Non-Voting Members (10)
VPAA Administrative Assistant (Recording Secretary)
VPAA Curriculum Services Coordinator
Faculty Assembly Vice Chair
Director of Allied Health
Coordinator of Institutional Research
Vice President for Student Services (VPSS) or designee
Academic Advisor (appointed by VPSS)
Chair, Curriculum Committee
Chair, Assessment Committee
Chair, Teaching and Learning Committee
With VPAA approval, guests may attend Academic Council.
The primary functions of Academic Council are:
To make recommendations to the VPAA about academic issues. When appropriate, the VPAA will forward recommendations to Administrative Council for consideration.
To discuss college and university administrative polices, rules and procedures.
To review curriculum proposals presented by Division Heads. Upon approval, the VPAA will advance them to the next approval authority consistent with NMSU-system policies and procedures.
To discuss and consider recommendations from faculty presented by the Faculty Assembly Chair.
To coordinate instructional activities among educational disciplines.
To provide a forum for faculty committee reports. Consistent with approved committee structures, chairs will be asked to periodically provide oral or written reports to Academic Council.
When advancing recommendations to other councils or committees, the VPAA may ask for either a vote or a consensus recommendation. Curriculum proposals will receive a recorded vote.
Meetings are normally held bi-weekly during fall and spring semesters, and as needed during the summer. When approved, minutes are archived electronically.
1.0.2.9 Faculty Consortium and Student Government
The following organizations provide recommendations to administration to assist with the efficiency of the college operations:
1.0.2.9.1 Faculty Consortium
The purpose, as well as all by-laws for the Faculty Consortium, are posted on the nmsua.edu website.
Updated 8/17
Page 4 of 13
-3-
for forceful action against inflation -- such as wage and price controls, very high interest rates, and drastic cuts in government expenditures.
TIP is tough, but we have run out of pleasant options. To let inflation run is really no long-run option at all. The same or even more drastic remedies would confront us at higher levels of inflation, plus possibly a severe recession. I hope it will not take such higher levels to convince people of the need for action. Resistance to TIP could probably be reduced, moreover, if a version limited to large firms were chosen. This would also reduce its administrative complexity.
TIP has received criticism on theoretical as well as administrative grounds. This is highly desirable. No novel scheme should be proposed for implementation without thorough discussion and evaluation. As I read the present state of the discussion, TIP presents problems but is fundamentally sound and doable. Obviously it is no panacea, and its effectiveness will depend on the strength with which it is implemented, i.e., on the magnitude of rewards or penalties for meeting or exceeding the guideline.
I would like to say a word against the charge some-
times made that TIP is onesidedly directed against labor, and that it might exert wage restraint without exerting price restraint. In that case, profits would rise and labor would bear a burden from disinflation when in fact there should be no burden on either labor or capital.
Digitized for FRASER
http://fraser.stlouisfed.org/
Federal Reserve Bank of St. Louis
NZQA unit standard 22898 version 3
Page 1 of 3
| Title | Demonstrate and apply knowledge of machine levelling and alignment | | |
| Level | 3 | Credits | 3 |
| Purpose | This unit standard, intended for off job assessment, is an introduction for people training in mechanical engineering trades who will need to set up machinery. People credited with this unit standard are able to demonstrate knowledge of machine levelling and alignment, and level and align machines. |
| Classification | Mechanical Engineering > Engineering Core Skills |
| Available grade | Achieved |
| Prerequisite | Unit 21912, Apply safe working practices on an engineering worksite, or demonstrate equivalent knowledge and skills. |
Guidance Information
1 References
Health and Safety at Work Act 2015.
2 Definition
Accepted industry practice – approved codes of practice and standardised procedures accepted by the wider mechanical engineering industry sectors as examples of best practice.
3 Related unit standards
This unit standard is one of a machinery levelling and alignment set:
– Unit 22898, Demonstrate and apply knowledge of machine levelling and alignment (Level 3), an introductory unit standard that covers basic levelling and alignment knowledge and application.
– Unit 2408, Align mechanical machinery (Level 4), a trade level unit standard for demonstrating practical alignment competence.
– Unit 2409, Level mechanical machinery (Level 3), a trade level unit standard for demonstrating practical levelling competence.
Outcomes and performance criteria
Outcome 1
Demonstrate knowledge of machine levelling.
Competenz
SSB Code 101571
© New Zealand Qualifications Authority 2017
===
TASK DIRECTIONS
The output is every entry, printed exactly as it reads.

ANSWER FOR THE TASK
Non-Voting Members (10)
VPAA Administrative Assistant (Recording Secretary)
VPAA Curriculum Services Coordinator
Faculty Assembly Vice Chair
Director of Allied Health
Coordinator of Institutional Research
Vice President for Student Services (VPSS) or designee
Academic Advisor (appointed by VPSS)
Chair, Curriculum Committee
Chair, Assessment Committee
Chair, Teaching and Learning Committee
With VPAA approval, guests may attend Academic Council.
The primary functions of Academic Council are:
To make recommendations to the VPAA about academic issues. When appropriate, the VPAA will forward recommendations to Administrative Council for consideration.
To discuss college and university administrative polices, rules and procedures.
To review curriculum proposals presented by Division Heads. Upon approval, the VPAA will advance them to the next approval authority consistent with NMSU-system policies and procedures.
To discuss and consider recommendations from faculty presented by the Faculty Assembly Chair.
To coordinate instructional activities among educational disciplines.
To provide a forum for faculty committee reports. Consistent with approved committee structures, chairs will be asked to periodically provide oral or written reports to Academic Council.
When advancing recommendations to other councils or committees, the VPAA may ask for either a vote or a consensus recommendation. Curriculum proposals will receive a recorded vote.
Meetings are normally held bi-weekly during fall and spring semesters, and as needed during the summer. When approved, minutes are archived electronically.
1.0.2.9 Faculty Consortium and Student Government
The following organizations provide recommendations to administration to assist with the efficiency of the college operations:
1.0.2.9.1 Faculty Consortium
The purpose, as well as all by-laws for the Faculty Consortium, are posted on the nmsua.edu website.
Updated 8/17
Page 4 of 13
-3-
for forceful action against inflation -- such as wage and price controls, very high interest rates, and drastic cuts in government expenditures.
TIP is tough, but we have run out of pleasant options. To let inflation run is really no long-run option at all. The same or even more drastic remedies would confront us at higher levels of inflation, plus possibly a severe recession. I hope it will not take such higher levels to convince people of the need for action. Resistance to TIP could probably be reduced, moreover, if a version limited to large firms were chosen. This would also reduce its administrative complexity.
TIP has received criticism on theoretical as well as administrative grounds. This is highly desirable. No novel scheme should be proposed for implementation without thorough discussion and evaluation. As I read the present state of the discussion, TIP presents problems but is fundamentally sound and doable. Obviously it is no panacea, and its effectiveness will depend on the strength with which it is implemented, i.e., on the magnitude of rewards or penalties for meeting or exceeding the guideline.
I would like to say a word against the charge some-
times made that TIP is onesidedly directed against labor, and that it might exert wage restraint without exerting price restraint. In that case, profits would rise and labor would bear a burden from disinflation when in fact there should be no burden on either labor or capital.
Digitized for FRASER
http://fraser.stlouisfed.org/
Federal Reserve Bank of St. Louis
NZQA unit standard 22898 version 3
Page 1 of 3
| Title | Demonstrate and apply knowledge of machine levelling and alignment | | |
| Level | 3 | Credits | 3 |
| Purpose | This unit standard, intended for off job assessment, is an introduction for people training in mechanical engineering trades who will need to set up machinery. People credited with this unit standard are able to demonstrate knowledge of machine levelling and alignment, and level and align machines. |
| Classification | Mechanical Engineering > Engineering Core Skills |
| Available grade | Achieved |
| Prerequisite | Unit 21912, Apply safe working practices on an engineering worksite, or demonstrate equivalent knowledge and skills. |
Guidance Information
1 References
Health and Safety at Work Act 2015.
2 Definition
Accepted industry practice – approved codes of practice and standardised procedures accepted by the wider mechanical engineering industry sectors as examples of best practice.
3 Related unit standards
This unit standard is one of a machinery levelling and alignment set:
– Unit 22898, Demonstrate and apply knowledge of machine levelling and alignment (Level 3), an introductory unit standard that covers basic levelling and alignment knowledge and application.
– Unit 2408, Align mechanical machinery (Level 4), a trade level unit standard for demonstrating practical alignment competence.
– Unit 2409, Level mechanical machinery (Level 3), a trade level unit standard for demonstrating practical levelling competence.
Outcomes and performance criteria
Outcome 1
Demonstrate knowledge of machine levelling.
Competenz
SSB Code 101571
© New Zealand Qualifications Authority 2017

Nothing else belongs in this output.